» **What you are asked to do**: Nothing before the line containing "prend-il en charge ?" belongs in the answer; quote that line and all lines after it through the end of the material, word for word.

* * * *

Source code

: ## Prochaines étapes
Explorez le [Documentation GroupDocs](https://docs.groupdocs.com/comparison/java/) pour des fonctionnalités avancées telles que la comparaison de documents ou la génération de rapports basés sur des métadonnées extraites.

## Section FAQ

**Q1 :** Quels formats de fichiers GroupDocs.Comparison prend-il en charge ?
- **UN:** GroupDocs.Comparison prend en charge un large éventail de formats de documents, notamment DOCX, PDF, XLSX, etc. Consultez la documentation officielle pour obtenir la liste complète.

* * * *

» **Completed exercise**:
**Q1 :** Quels formats de fichiers GroupDocs.Comparison prend-il en charge ?
- **UN:** GroupDocs.Comparison prend en charge un large éventail de formats de documents, notamment DOCX, PDF, XLSX, etc. Consultez la documentation officielle pour obtenir la liste complète.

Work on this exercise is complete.